Only later that evening after things died down did he realize that he’d been hit by ricochets and splinters. The firefight shredded his wetsuit and he had several bullets that penetrated through his skin. He plucked or dug them out, too worn out to feel pain, too desperate in his situation to care.
His only real concern was having to go into the water if the ship were torpedoed. If he bled that would attract sharks. Slade did not want to be eaten after all this, he really didn’t. He hunkered down in the safest place he could think of: on top of the bridge where he could keep an eye on things.
So it was that while an increasingly frustrated Nikahd directed the search for Slade, he was actually not more than a few meters away all the time.
The Galaxus continued to head east toward Jakarta, but it was no longer alone. The distress calls sent by Nikahd had their effect on the world at large. Few nations liked the United States. Jealousy had its affect but so did the inherent benevolence of the superpower; it was easy to hate a behemoth that for the most part refused to hit back. However, in a dangerous world, even fewer nations liked a weak United States — the beacon for freedom in the world simply could no longer be trusted. The Iranian freighter was now the underdog being threatened by a once benevolent giant.
World opinion turned decidedly against America to the point where a president who was once reluctant to act now steadfastly refused to do anything at all. More to the point freighters in the nearby area joined up with the Galaxus, forming a convoy to protect the freighter. The Key West had to submerge and now remained a hidden menace.
Slade saw all of this happening from his perch or heard it from the bridge bug. With growing frustration he realized the president wasn’t going to do anything about this. It looked as though only an act of God would stop the Iranians from delivering their deadly cargo to the waiting jihadists in Jakarta.

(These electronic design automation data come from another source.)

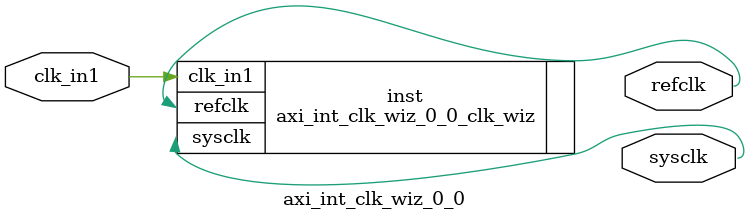
<source format=v>


`timescale 1ps/1ps

(* CORE_GENERATION_INFO = "axi_int_clk_wiz_0_0,clk_wiz_v6_0_6_0_0,{component_name=axi_int_clk_wiz_0_0,use_phase_alignment=true,use_min_o_jitter=false,use_max_i_jitter=false,use_dyn_phase_shift=false,use_inclk_switchover=false,use_dyn_reconfig=false,enable_axi=0,feedback_source=FDBK_AUTO,PRIMITIVE=MMCM,num_out_clk=2,clkin1_period=10.000,clkin2_period=10.000,use_power_down=false,use_reset=false,use_locked=false,use_inclk_stopped=false,feedback_type=SINGLE,CLOCK_MGR_TYPE=NA,manual_override=false}" *)

module axi_int_clk_wiz_0_0 
 (
  // Clock out ports
  output        sysclk,
  output        refclk,
 // Clock in ports
  input         clk_in1
 );

  axi_int_clk_wiz_0_0_clk_wiz inst
  (
  // Clock out ports  
  .sysclk(sysclk),
  .refclk(refclk),
 // Clock in ports
  .clk_in1(clk_in1)
  );

endmodule

</source>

What was he going to do; he couldn’t sink the ship? The only answer was to destroy the Uranium. The problem was, of course, that it couldn’t be destroyed. He could theoretically disperse it by blowing it up. Short of that there was really nothing he could do. That was the whole point of sinking it before they reached Jakarta.

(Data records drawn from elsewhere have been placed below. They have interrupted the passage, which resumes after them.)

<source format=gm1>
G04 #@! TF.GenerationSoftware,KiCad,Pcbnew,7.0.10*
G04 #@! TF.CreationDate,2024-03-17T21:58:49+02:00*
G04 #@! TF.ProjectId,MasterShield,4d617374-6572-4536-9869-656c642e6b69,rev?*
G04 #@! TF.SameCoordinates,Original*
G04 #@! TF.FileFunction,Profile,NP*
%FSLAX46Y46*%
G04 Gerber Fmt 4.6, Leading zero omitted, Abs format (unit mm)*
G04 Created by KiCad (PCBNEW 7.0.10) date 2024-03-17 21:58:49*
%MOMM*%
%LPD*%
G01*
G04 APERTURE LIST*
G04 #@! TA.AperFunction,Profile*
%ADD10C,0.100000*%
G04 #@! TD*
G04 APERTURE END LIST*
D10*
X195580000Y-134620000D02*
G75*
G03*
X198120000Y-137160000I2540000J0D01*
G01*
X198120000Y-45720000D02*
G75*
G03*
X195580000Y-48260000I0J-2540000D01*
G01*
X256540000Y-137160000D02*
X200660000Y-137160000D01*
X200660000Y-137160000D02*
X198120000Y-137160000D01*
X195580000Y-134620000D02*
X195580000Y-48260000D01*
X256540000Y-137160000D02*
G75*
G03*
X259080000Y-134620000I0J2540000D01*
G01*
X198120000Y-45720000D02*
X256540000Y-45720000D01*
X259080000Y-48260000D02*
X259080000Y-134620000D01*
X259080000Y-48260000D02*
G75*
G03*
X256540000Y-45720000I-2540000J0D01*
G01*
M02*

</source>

The only solution left was to take the ship.
That was obviously a possibility that Nikahd considered. Slade was forced off of his perch on the bridge because Nikahd put a machine gun nest up there as well as snipers. The cargo hold for the Uranium was likewise protected by a double ring of troops twenty-four hours a day.
Even if Slade had Killer and his Delta Force team it would be a hard, dangerous fight. He was in a quandary. As he put it to the director in his nightly communique — the Iranians stopped their jamming now that the world was interested in the plight of the Galaxus—Slade felt completely helpless. “I’m a hundred yards from the Uranium. It’s not a matter of finding it; it’s right there and I can’t figure out how to get to it.”
“Don’t get yourself killed yet Slade,” the director cautioned. “We’re not that desperate. We still have a few days.”
“Sir, I have one suggestion.”
“We need any ideas you have,” the director admitted.
“Rattle their cage. We’re trying to make it look like the Iranians are pulling a fast one; we’re trying to smear them and lessen their international power. Nikahd is gloating about turning the tables on us; let’s do it to him. Plant the bug in their ear that we really know those containers at the bottom of the Strait of Hormuz are the real deal, but in order to de-stabilize Iran we’ve come up with this Galaxus scheme.”
The director caught on. “Let the international community handle the rest; they’ll demand we expedite the recovery of the containers, expecting to expose our duplicity once and for all. In reality they’ll blow the Iranian scheme wide open. That will force the president’s hand — Slade that’s good, very good — say, you’re not after my job are you?”
“Not under this president sir. I don’t have your self-control.”
“You’ve a point there,” Gann admitted. “I’ll be in contact — stay alive!”